*Task requirements*. When you return the data, keep every line exactly as it is and leave out the pictures.

== Segment start ==

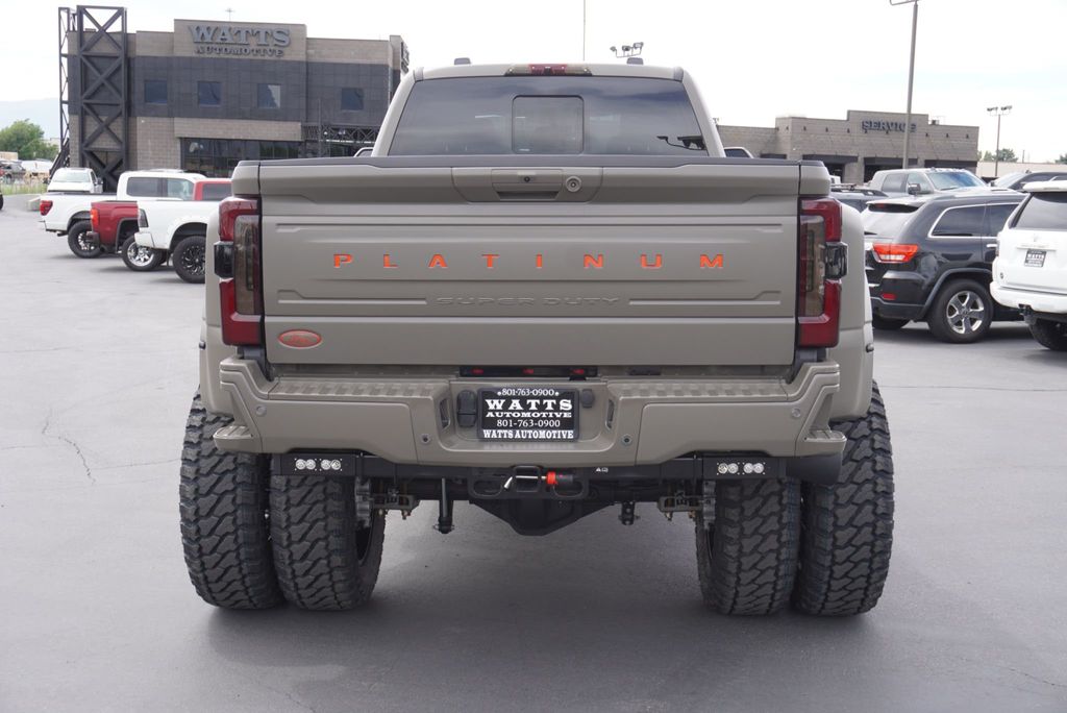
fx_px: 1245
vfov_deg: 31.9
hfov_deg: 46.4
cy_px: 356
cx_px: 534
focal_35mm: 42
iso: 100
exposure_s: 1/100
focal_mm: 28
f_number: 7.1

== Segment end ==

*Result for this exercise*.
fx_px: 1245
vfov_deg: 31.9
hfov_deg: 46.4
cy_px: 356
cx_px: 534
focal_35mm: 42
iso: 100
exposure_s: 1/100
focal_mm: 28
f_number: 7.1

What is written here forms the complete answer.